VersionedGraphCollection is another option which combines the persistence of PersistentGraph, the functionality of the base Graph class, and a transactional API for manipulating the graph. The versioned graph supports the following helpful features:

  • undo/redo functionality for “rolling back” changes to the graph

  • checkout a specific version of the graph at a point in time

  • pre-commit and post-commit hooks for performing actions on the graph before and after the graph is committed

from brickschema.persistent import VersionedGraphCollection
from brickschema.namespaces import RDF, BRICK

g = VersionedGraphCollection("sqlite://") # in-memory

# can add precommit and postcommit hooks to implement desired functionality
# precommit hooks are run *before* the transaction is committed but *after* all of
# the changes have been made to the graph.
# postcommit hooks are run *after* the transaction is committed.
def validate(graph):
    print("Validating graph")
    valid, _, report = graph.validate()
    assert valid, report
g.add_postcommit_hook(validate)

with g.new_changeset("my-building") as cs:
    # 'cs' is a rdflib.Graph that supports queries -- updates on it
    # are buffered in the transaction and cannot be queried until
    # the transaction is committed (at the end of the context block)
    cs.add((BLDG.vav1, A, BRICK.VAV))
    cs.add((BLDG.vav1, BRICK.feeds, BLDG.zone1))
    cs.add((BLDG.zone1, A, BRICK.HVAC_Zone))
    cs.add((BLDG.zone1, BRICK.hasPart, BLDG.room1))
print(f"Have {len(g)} triples")

snapshot = g.latest_version['timestamp']

with g.new_changeset("my-building") as cs:
    cs.remove((BLDG.zone1, A, BRICK.HVAC_Zone))
    cs.add((BLDG.zone1, A, BRICK.Temperature_Sensor))
print(f"Have {len(g)} triples")

# query the graph 3 seconds ago (before the latest commit)
print("Loop through versions")
for v in g.versions():
    print(f"{v.timestamp} {v.id} {v.graph}")
g = g.graph_at(timestamp=snapshot)
print(f"Have {len(g)} triples")
res = g.query("SELECT * WHERE { ?x a brick:Temperature_Sensor }")
num_results = len(list(res))
assert num_results == 0, num_results # should be 0 because sensor not added yet

Furthermore, the VersionedGraphCollection also acts like the GraphCollection where metadata can be managed.

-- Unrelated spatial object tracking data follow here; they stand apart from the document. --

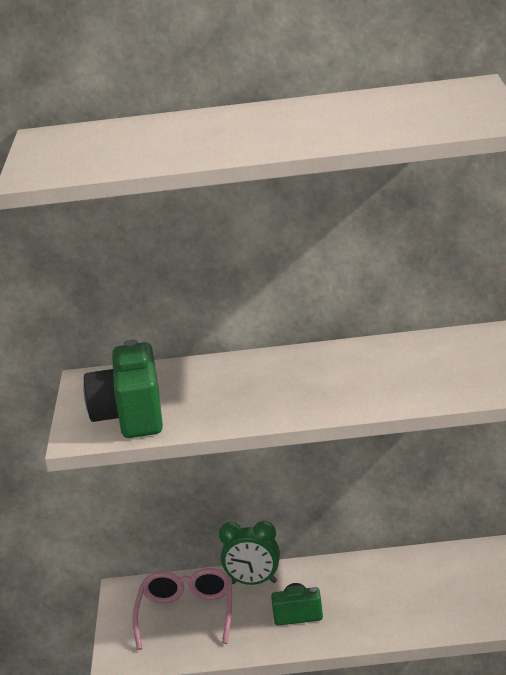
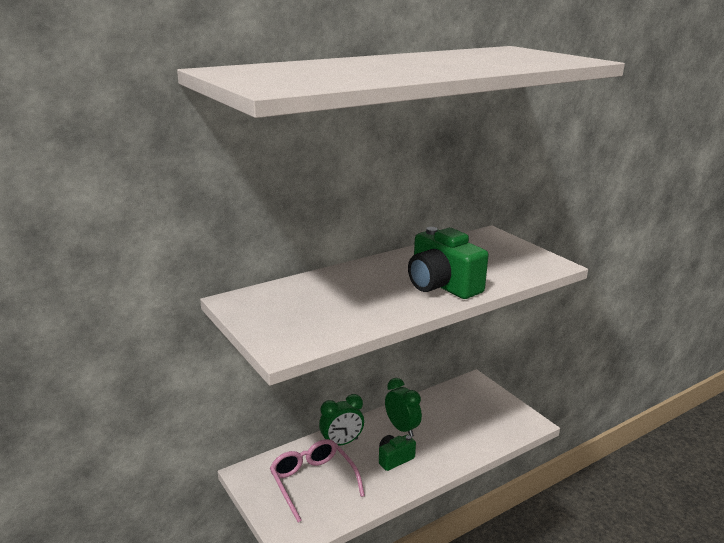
camera: 35 degrees left, 0 degrees up
green camera [83,339,163,438] -> green camera moved to [408,227,489,299]
none -> green clock [385,378,422,437]

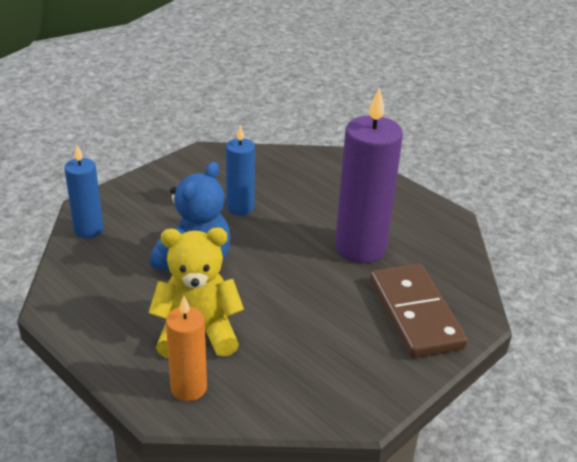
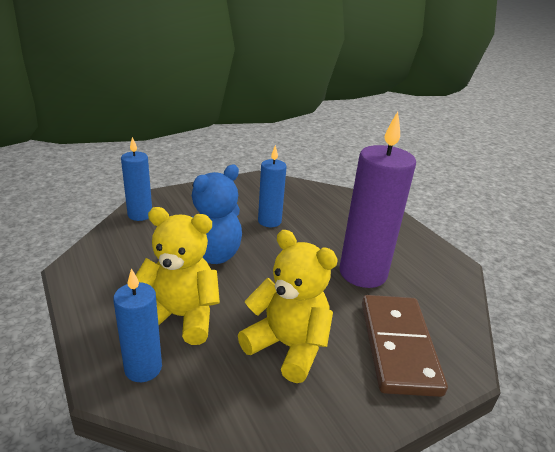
camera: 15 degrees right, 5 degrees down
orange candle [166,296,207,401] -> blue candle [113,268,162,382]
none -> yellow teddy bear [238,230,338,383]

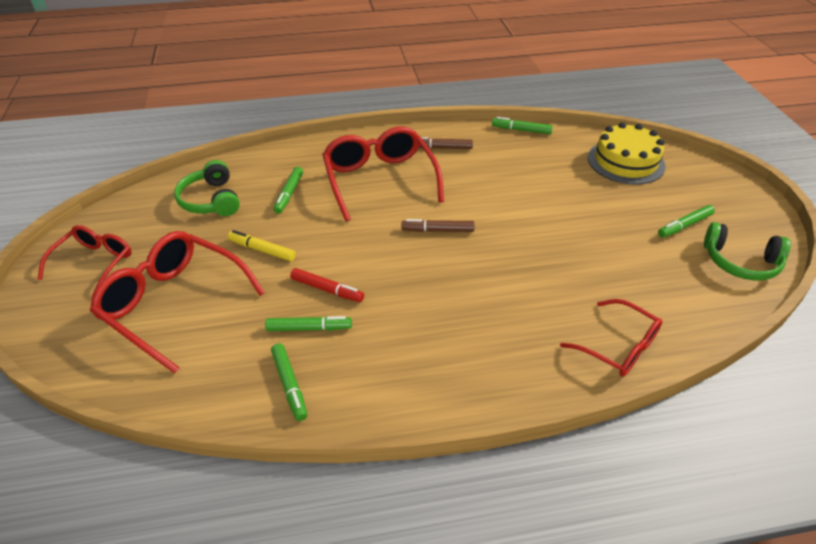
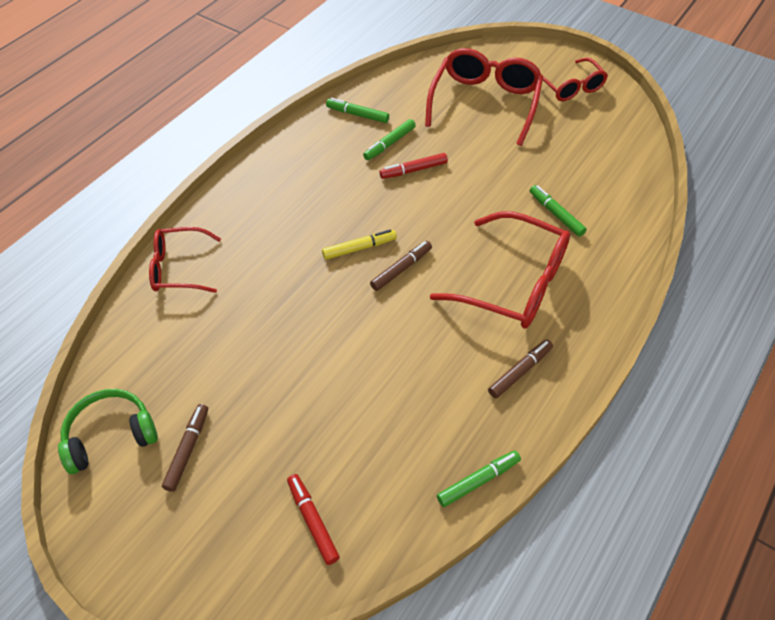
camera: 135 degrees right, 10 degrees up
red glasses [90,231,265,373] -> red glasses turned 60 degrees counterclockwise [425,48,543,146]
green headphones [174,160,240,216] -> none
yellow marker [228,230,296,261] -> yellow marker moved to [322,230,397,260]
yellow cake [588,122,666,185] -> red marker [287,474,340,565]
green marker [658,205,715,238] -> brown marker [162,404,208,492]

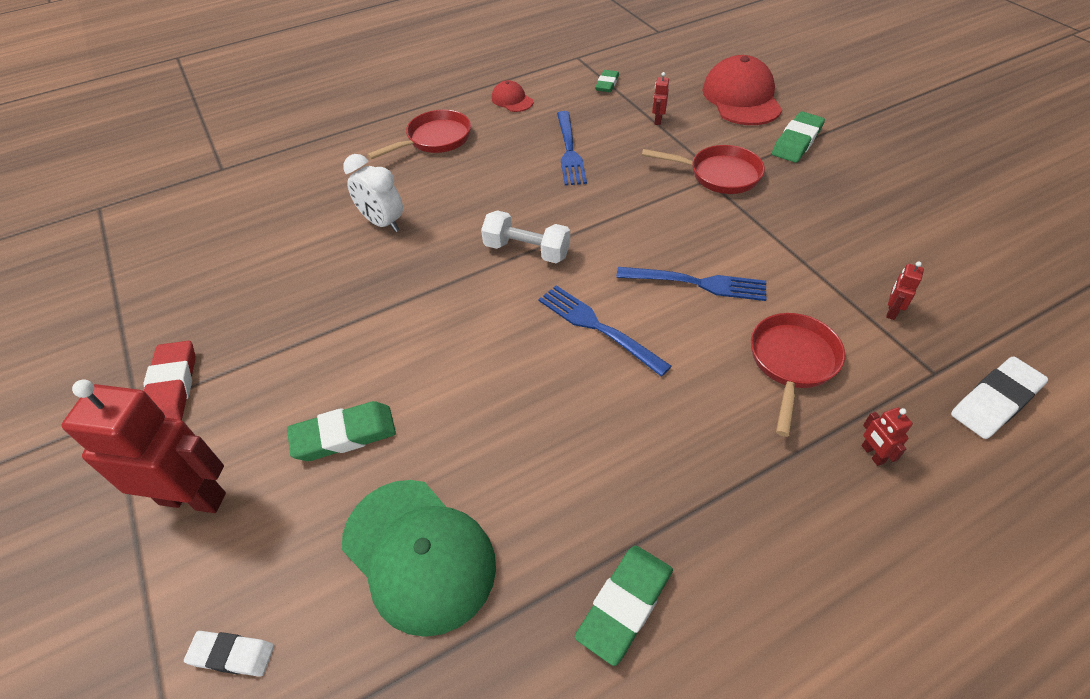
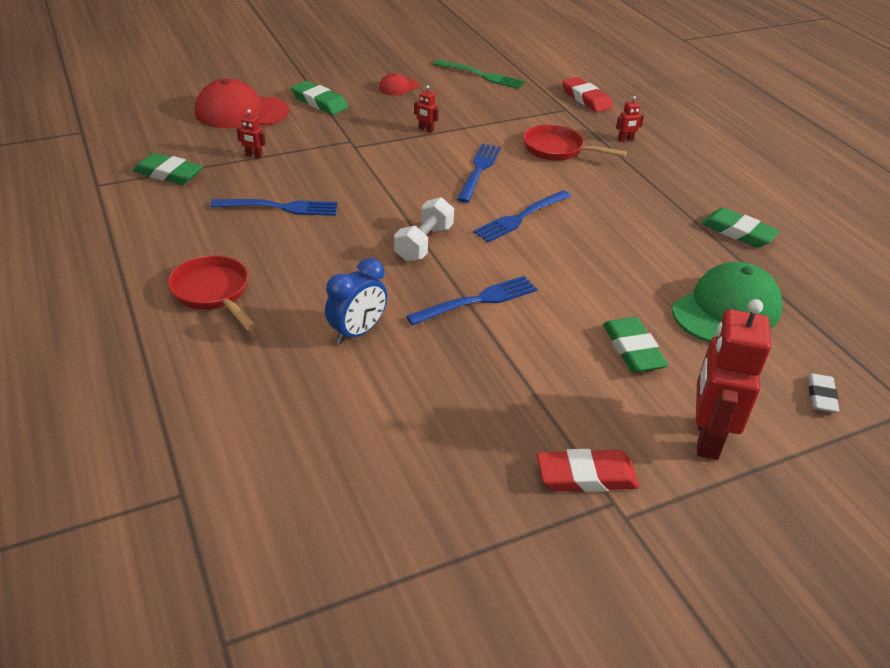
camera: 90 degrees left, 10 degrees down
white clock [343,154,403,232] -> blue clock [325,258,387,344]
red cap [492,80,533,112] -> red cap moved to [379,73,420,95]
green eraser [595,70,619,92] -> green eraser [133,153,203,185], size x1.56
red pan [642,145,765,194] -> none
red robot [886,261,924,320] -> red robot moved to [414,85,439,133]
white eraser [951,356,1048,439] -> red eraser [562,77,613,112]
none -> blue fork [406,276,537,325]
none -> green fork [433,60,525,89]

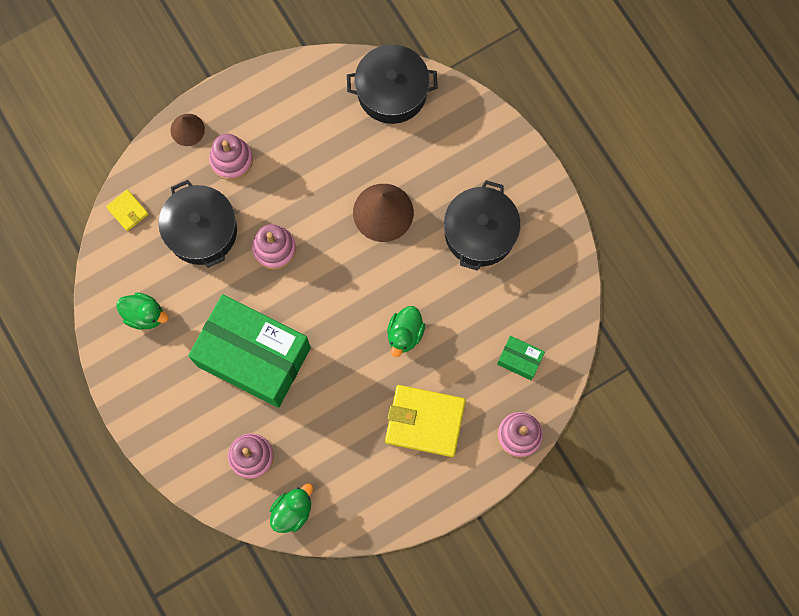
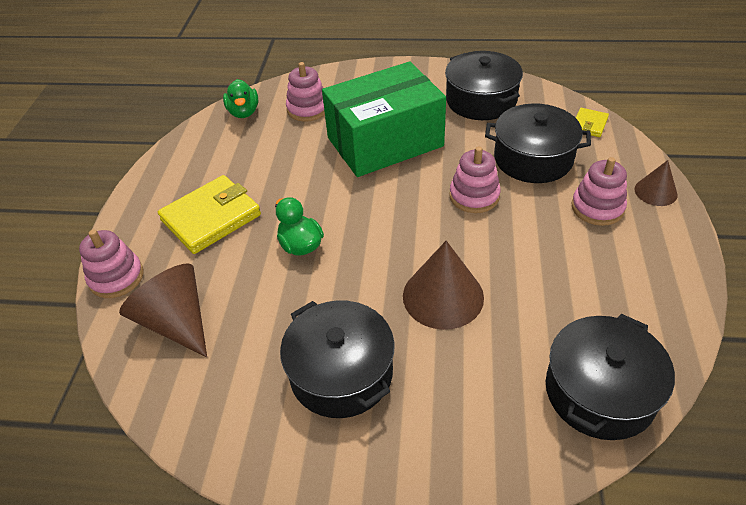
camera: 130 degrees right, 30 degrees down
yellow wallet [106,189,148,231] -> yellow wallet turned 60 degrees counterclockwise [576,108,609,137]
green duck [116,293,168,330] -> black pot [445,51,523,120]
green box [497,336,545,380] -> brown cone [119,263,207,357]

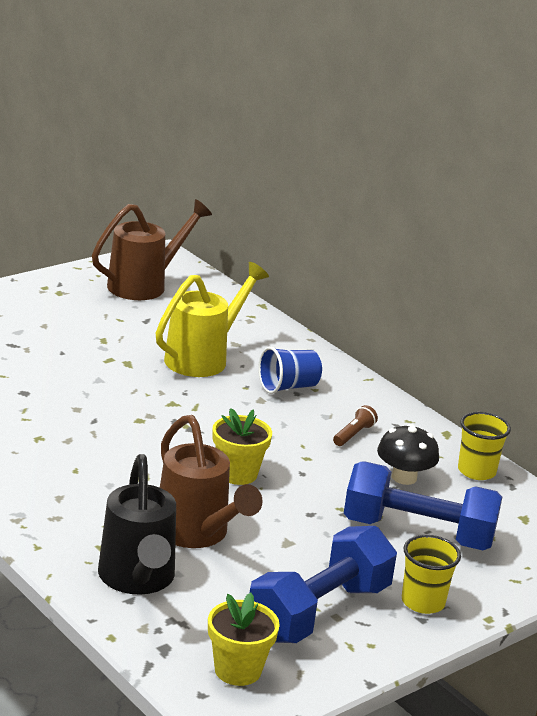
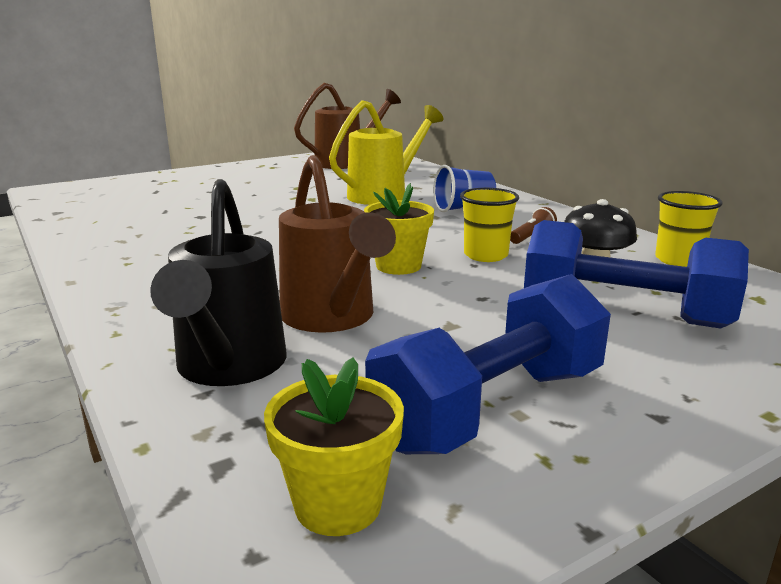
camera: 10 degrees right, 5 degrees down
yellow cup [402,535,461,614] -> yellow cup moved to [460,188,519,262]

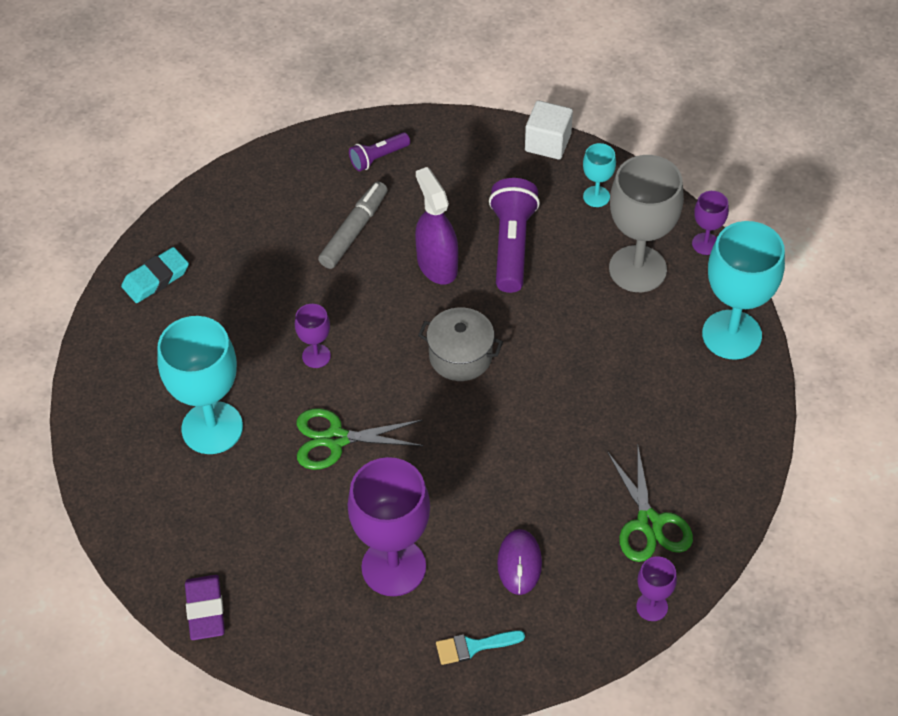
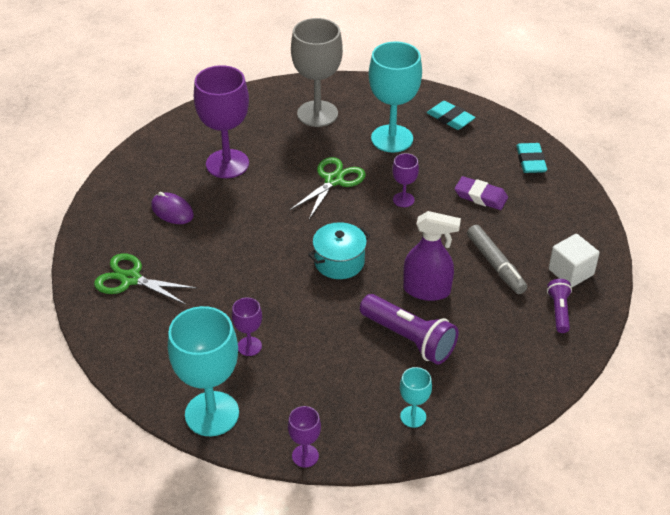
camera: 125 degrees right, 10 degrees down
purple eraser [185,575,225,640] -> purple eraser moved to [455,176,508,210]
grey pot [418,307,503,381] -> turquoise pot [308,222,370,279]
turquoise brush [436,631,525,665] -> none
white cube [525,100,573,160] -> white cube moved to [549,234,600,288]
grey goblet [609,155,684,292] -> grey goblet moved to [291,18,343,127]
purple goblet [636,556,677,621] -> purple goblet moved to [232,297,262,356]
none -> turquoise eraser [427,101,475,130]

from brickschema.persistent import VersionedGraphCollection
from brickschema.namespaces import BRICK, A
from rdflib import Namespace

vgc = VersionedGraphCollection(uri="sqlite://")

PROJECT = Namespace("https://example.org/my-project#")

# load Brick ontology
with vgc.new_changeset("Brick") as cs:
    cs.load_file("https://sparql.gtf.fyi/ttl/Brick1.3rc1.ttl")

# load other changes
with vgc.new_changeset("My-Project") as cs:
    cs.add((PROJECT["my-sensor"], A, BRICK.Zone_Air_Temperature_Sensor))

res = vgc.query("""SELECT * WHERE {
    ?sensor rdf:type/rdfs:subClassOf* brick:Temperature_Sensor
}""")

# the query on the entire graph collection should find the sensor
assert len(res) == 1

g = vgc.graph_at(graph="My-Project")
res = g.query("""SELECT * WHERE {
    ?sensor rdf:type/rdfs:subClassOf* brick:Temperature_Sensor
}""")

# the same query but just on the graph "My-Project" should not have found any results
assert len(res) == 0

# serialize the graph without the Brick ontology
g.serialize("JustTheProject.ttl")